In-story information
- Alter ego: Michael Morice
- Team affiliations: Her Majesty's Prison Service Justice League Justice League International
- Abilities: Power Rod

= Beefeater (character) =

Beefeater (Michael Morice) is a superhero appearing in American comic books published by DC Comics. He appeared in his civilian identity as Michael Morice in Justice League International Annual #3 (1989), and debuted as Beefeater in Justice League Europe #20 (November 1990) in a story by Keith Giffen, Gerard Jones and Marshall Rogers. His codename and appearance are taken from the uniform of the Yeomen Warders.

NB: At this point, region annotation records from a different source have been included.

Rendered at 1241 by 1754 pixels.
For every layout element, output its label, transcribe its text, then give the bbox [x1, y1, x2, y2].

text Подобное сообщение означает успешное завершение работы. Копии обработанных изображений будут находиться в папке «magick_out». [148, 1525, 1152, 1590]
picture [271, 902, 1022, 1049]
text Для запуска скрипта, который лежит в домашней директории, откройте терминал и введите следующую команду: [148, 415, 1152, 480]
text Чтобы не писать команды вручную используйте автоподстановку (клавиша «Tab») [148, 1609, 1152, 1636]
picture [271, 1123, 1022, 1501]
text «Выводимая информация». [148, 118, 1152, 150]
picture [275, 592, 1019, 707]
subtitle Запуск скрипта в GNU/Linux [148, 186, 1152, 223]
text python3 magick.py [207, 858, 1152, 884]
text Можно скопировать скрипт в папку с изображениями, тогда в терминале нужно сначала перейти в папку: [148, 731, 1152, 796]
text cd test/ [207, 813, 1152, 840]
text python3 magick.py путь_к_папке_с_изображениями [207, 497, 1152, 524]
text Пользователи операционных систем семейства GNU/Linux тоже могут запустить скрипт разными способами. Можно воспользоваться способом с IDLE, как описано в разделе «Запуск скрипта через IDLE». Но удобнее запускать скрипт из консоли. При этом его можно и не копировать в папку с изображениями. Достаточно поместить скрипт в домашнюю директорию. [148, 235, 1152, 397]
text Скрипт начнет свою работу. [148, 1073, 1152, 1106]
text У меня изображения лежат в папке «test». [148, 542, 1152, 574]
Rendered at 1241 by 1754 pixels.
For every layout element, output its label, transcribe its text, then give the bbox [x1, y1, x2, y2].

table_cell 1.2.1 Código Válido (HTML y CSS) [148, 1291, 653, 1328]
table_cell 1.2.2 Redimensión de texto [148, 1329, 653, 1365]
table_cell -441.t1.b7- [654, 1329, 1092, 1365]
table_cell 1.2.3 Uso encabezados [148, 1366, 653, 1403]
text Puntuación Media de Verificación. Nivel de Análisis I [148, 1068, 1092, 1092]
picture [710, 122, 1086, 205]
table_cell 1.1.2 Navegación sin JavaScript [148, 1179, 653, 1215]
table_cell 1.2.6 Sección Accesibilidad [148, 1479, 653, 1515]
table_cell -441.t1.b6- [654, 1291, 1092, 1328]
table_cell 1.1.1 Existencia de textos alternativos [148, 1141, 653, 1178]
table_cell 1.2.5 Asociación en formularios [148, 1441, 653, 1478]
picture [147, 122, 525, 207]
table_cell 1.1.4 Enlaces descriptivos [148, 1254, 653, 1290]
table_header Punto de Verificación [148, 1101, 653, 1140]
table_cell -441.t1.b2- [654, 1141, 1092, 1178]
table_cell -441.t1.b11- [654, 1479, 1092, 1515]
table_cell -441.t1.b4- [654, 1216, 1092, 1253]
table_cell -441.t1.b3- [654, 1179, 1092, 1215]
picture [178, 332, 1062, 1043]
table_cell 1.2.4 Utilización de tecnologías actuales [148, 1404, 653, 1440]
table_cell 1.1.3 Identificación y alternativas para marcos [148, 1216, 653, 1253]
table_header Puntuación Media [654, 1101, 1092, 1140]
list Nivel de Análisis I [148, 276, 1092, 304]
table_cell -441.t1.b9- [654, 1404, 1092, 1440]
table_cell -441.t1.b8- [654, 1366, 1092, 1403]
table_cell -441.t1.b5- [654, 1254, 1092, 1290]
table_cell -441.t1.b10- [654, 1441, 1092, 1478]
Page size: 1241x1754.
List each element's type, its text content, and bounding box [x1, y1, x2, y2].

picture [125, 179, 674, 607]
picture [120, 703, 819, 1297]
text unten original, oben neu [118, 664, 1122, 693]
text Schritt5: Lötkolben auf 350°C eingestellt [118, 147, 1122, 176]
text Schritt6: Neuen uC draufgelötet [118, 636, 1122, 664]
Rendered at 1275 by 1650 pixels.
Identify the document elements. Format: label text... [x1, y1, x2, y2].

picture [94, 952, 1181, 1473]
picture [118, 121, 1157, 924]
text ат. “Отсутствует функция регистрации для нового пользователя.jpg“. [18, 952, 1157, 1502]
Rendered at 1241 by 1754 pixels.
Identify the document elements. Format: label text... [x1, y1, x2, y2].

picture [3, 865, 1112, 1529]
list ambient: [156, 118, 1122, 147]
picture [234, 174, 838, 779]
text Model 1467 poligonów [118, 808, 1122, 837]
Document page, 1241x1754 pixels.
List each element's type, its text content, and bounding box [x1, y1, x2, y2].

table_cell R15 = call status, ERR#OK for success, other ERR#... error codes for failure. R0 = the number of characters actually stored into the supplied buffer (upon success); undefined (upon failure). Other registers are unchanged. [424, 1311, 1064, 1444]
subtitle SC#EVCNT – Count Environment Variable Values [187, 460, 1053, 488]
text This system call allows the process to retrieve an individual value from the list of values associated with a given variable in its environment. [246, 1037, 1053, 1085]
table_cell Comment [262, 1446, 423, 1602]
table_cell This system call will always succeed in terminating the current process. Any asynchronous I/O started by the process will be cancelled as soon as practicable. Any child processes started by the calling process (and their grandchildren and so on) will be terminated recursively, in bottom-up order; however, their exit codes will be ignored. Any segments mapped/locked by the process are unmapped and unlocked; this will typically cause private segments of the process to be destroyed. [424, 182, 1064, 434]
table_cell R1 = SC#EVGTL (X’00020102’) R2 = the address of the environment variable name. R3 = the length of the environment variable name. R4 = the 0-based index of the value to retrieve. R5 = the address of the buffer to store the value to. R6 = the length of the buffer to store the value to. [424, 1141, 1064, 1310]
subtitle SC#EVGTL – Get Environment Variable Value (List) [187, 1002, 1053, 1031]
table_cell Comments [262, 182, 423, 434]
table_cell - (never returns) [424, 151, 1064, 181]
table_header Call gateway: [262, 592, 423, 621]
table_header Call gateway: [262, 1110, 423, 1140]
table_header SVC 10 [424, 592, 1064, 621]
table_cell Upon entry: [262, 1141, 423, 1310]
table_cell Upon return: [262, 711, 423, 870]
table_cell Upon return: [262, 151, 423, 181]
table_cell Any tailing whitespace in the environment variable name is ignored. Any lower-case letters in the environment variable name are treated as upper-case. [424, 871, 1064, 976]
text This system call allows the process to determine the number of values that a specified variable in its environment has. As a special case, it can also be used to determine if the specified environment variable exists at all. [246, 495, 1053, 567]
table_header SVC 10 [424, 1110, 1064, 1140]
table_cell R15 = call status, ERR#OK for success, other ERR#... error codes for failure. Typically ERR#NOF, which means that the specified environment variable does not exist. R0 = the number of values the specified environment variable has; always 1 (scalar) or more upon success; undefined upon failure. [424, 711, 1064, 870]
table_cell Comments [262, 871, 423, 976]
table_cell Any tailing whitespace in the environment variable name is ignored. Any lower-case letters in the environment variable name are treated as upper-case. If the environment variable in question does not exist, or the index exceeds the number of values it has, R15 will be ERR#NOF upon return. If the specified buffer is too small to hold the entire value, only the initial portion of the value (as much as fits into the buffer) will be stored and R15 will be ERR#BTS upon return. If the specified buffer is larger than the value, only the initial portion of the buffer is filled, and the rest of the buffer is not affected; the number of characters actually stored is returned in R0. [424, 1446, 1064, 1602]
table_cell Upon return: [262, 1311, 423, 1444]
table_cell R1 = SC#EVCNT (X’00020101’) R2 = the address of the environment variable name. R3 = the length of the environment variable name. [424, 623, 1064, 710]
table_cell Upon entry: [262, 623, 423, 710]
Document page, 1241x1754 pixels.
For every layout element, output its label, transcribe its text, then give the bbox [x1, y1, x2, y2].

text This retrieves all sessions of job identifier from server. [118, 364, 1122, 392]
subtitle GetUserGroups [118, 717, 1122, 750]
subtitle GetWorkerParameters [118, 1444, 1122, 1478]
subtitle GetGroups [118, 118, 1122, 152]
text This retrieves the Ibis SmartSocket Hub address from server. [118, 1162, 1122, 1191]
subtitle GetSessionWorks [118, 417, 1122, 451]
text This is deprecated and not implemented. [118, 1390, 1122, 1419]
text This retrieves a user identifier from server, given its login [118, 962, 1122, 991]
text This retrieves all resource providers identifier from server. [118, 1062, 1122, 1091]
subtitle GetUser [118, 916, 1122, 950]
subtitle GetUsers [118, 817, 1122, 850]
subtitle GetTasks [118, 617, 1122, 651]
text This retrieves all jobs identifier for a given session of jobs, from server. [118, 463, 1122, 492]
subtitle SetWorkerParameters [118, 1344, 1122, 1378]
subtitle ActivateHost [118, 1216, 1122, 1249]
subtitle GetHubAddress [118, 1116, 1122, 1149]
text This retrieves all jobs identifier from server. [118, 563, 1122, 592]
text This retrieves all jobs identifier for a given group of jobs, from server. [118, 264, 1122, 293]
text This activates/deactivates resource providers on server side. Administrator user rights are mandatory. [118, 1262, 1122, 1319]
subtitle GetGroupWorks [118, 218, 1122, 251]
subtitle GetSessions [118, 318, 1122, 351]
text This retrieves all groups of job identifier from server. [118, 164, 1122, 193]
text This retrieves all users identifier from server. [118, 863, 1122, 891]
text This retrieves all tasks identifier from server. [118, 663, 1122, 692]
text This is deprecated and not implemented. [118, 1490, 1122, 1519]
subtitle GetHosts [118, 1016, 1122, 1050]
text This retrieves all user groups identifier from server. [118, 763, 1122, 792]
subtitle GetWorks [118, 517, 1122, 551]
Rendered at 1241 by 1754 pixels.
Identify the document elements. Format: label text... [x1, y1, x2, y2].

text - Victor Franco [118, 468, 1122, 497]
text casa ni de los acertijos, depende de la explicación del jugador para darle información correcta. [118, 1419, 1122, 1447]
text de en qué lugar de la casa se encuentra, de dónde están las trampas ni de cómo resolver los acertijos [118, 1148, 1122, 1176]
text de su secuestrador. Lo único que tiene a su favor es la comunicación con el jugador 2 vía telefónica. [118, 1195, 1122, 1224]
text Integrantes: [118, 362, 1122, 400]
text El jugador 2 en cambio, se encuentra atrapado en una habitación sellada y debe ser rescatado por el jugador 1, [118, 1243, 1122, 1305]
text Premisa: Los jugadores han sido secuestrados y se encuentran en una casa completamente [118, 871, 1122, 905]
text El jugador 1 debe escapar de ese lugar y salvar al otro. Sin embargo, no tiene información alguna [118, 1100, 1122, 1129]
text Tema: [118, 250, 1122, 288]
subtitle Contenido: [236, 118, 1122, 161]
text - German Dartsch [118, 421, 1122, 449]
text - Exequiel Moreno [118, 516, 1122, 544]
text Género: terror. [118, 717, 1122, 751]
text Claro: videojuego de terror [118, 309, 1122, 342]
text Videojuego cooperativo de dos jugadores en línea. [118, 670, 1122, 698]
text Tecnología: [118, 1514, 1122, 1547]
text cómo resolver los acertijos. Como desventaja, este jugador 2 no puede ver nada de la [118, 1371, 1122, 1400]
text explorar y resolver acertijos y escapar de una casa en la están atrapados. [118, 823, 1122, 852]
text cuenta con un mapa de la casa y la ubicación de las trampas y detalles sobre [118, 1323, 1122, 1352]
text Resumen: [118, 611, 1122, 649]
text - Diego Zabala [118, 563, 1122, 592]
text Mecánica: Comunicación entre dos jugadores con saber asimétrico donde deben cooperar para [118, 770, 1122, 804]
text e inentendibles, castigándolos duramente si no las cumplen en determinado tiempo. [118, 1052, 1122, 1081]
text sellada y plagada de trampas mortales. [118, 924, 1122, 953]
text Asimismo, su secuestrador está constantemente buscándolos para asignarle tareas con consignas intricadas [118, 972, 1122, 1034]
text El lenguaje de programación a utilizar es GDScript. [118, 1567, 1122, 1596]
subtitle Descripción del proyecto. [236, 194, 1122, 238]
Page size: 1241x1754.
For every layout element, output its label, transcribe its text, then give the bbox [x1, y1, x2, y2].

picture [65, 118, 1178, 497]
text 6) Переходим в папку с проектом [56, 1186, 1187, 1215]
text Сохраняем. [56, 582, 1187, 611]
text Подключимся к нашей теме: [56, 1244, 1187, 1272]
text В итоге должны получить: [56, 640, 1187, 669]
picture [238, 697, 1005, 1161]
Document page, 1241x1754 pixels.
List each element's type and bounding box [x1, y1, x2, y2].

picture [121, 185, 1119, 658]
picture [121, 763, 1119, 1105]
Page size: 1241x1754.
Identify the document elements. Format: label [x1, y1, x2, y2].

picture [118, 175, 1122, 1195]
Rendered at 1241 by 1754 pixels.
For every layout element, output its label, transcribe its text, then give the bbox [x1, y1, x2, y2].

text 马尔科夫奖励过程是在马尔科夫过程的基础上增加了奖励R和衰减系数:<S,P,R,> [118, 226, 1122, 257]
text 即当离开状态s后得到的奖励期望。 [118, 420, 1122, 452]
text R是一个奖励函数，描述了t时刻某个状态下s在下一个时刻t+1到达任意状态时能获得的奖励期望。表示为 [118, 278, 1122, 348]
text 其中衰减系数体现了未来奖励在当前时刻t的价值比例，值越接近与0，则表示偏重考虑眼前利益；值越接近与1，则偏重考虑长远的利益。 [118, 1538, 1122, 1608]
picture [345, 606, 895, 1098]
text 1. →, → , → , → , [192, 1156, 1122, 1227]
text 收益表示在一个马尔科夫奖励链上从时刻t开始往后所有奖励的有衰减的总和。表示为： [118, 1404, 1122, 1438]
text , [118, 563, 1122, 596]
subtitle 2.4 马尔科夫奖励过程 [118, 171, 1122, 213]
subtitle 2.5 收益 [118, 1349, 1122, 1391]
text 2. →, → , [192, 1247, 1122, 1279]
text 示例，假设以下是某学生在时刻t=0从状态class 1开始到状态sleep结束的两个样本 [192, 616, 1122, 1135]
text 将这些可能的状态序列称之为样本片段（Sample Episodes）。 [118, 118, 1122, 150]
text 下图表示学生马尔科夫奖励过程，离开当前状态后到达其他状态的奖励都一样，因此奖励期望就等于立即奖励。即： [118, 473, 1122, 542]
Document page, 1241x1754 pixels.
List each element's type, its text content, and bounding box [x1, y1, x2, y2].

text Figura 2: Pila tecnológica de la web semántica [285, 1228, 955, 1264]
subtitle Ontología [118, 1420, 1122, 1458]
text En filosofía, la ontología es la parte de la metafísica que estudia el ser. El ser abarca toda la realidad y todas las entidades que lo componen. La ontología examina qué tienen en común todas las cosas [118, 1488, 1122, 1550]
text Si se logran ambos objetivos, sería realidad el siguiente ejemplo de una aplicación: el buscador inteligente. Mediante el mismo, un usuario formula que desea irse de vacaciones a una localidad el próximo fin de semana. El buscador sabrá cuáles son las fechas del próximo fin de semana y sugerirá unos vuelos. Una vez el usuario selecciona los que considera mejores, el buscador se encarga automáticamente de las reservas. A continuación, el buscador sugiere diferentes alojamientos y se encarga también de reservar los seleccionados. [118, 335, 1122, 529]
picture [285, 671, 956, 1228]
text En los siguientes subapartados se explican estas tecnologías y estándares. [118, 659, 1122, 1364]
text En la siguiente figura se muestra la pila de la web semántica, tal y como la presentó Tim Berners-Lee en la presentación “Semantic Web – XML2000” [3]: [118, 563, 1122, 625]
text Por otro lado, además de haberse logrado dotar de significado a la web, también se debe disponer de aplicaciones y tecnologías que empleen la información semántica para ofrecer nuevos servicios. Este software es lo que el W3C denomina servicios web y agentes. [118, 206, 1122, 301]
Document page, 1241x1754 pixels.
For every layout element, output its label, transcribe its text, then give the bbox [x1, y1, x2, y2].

Beefeater is similar to Basil Fawlty, a character in the British television sitcom Fawlty Towers. He is Britain's hero using a power-rod used by his father (the first Beefeater, who operated during World War II) to try to protect Britain, but instead causes havoc as he goes.

==Fictional character biography==
Michael Morice is a staff member at the Justice League's embassy in London. Supporting him is his wife and Esteban, the latter of whom has a poor grasp of English. After finding the costume and power-rod of his father, the first Beefeater, in his attic, Michael decides to join the Justice League. The embassy's security system views him as a threat and attacks him, leading to the embassy being destroyed.

Beefeater appears in 52 as a pallbearer for Booster Gold's coffin following his supposed death. He is briefly seen as one of dozens of heroes kidnapped by the Auctioneer who are later freed.

Beefeater returns in Batman and Robin as the Queen's Jailer, the warden of a detention facility.

In the 2023 miniseries Fire & Ice: Welcome to Smallville, Beefeater is employed at Fire and Ice's hair salon, The Big Tease, in Smallville. However, he is killed by his coworker Lot's Wife, who was made cannibalistic by the monster Crave. Beefeater appears as a spirit in the 2024 miniseries Fire & Ice: When Hell Freezes Over, where he encounters Fire and Ice in Hell.